Aufgaben:
[1] Geben Sie den Textabschnitt zwischen „Ein höchstrichterliches und" und „damit soziale Verwerfungen." einschließlich erneut wieder und tauschen Sie dabei „Säuberungsaktionen" gegen „Räumungsaktionen".
[2] Fassen Sie den Text über das Vorgehen von US-Städten gegen Obdachlose in zwei Sätzen zusammen.

Textabschnitt:
"Wach bleiben oder verhaftet werden": Wie US-Städte künftig gegen Obdachlose vorgehen
Der Boardwalk von Atlantic City gehört zu den Touristen-Attraktionen der Glücksspiel-Metropole an der Küste New Jerseys. Dass unter den Holzplanken abends Dutzende Obdachlose ihre Behelfsunterkünfte aufschlagen, ist den Behörden aus Image-Gründen seit Langem ein Dorn im Auge.
Ein höchstrichterliches und hoch umstrittenes Urteil gibt nun nicht nur dem „Las Vegas des Ostens" das Rüstzeug an die Hand, die Ärmsten der Armen legal zu vertreiben. Überall in den USA, wo Obdachlose im Straßenbild auffallen, drohen weniger als 100 Tage vor den Präsidentschaftswahlen umstrittene Säuberungsaktionen und damit soziale Verwerfungen.

Angezeigte Daten:
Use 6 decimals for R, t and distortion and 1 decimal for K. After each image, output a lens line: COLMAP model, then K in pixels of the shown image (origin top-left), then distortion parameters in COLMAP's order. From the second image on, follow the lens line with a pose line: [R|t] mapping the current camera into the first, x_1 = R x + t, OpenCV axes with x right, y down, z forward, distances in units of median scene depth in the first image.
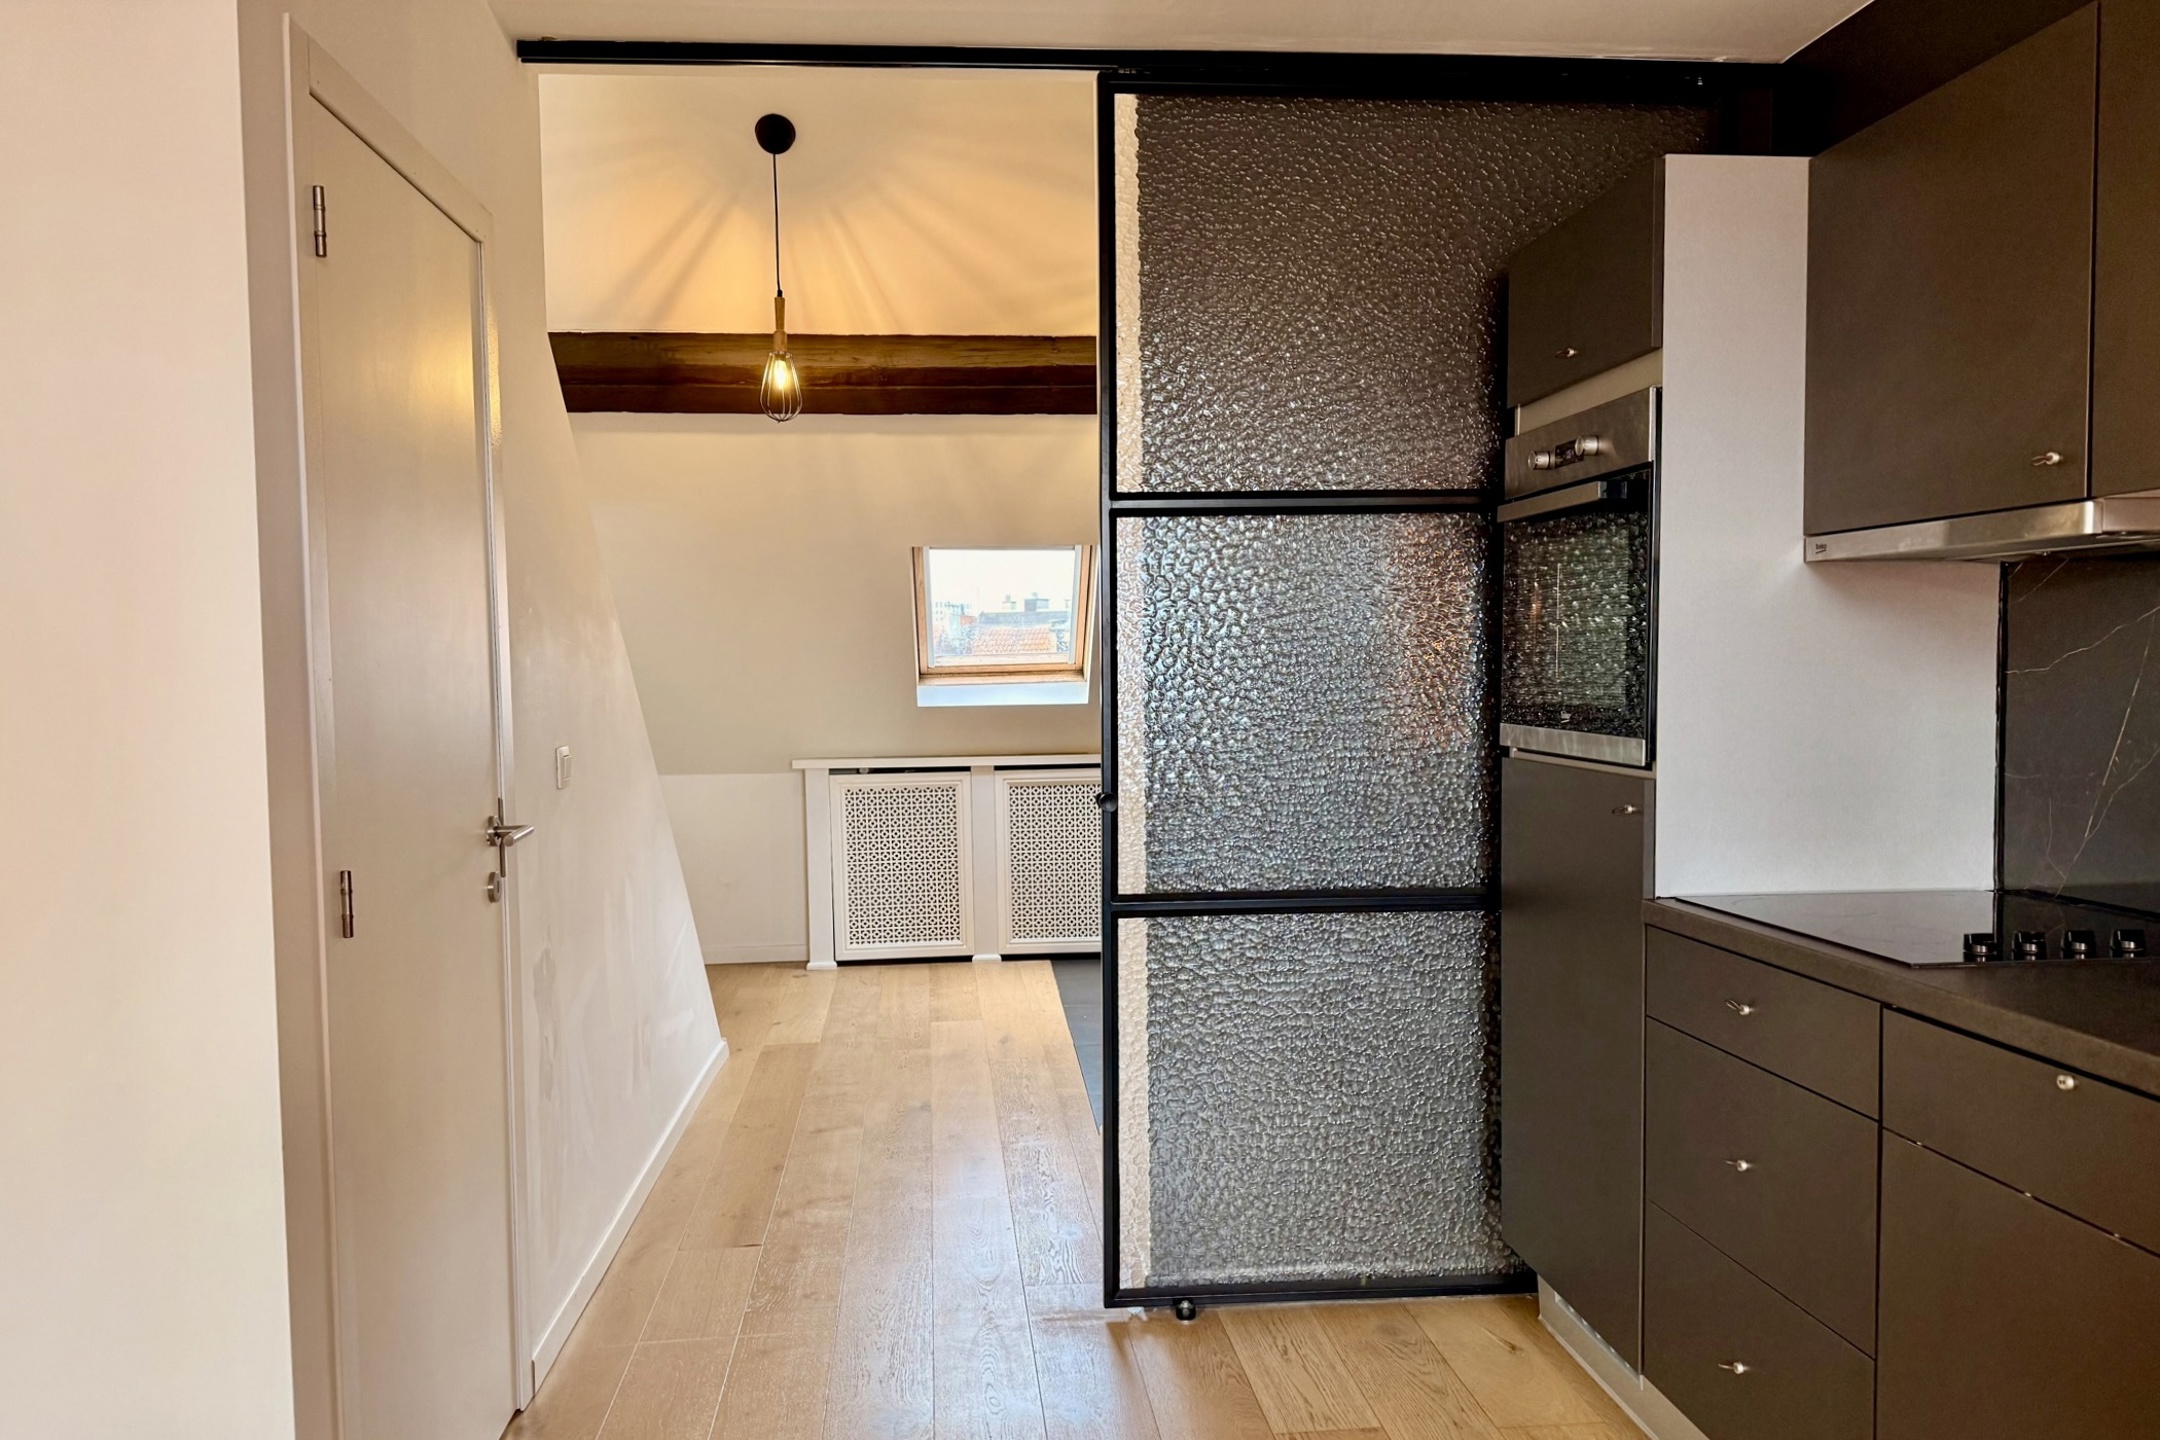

Erwartete Antworten:
[1]
Ein höchstrichterliches und hoch umstrittenes Urteil gibt nun nicht nur dem „Las Vegas des Ostens" das Rüstzeug an die Hand, die Ärmsten der Armen legal zu vertreiben. Überall in den USA, wo Obdachlose im Straßenbild auffallen, drohen weniger als 100 Tage vor den Präsidentschaftswahlen umstrittene Räumungsaktionen und damit soziale Verwerfungen.

[2] Unter dem Boardwalk von Atlantic City schlagen abends Dutzende Obdachlose ihre Behelfsunterkünfte auf, was den Behörden aus Image-Gründen seit Langem ein Dorn im Auge ist. Ein höchstrichterliches, hoch umstrittenes Urteil erlaubt nun überall in den USA die legale Vertreibung von Obdachlosen, sodass weniger als 100 Tage vor den Präsidentschaftswahlen umstrittene Säuberungsaktionen und soziale Verwerfungen drohen.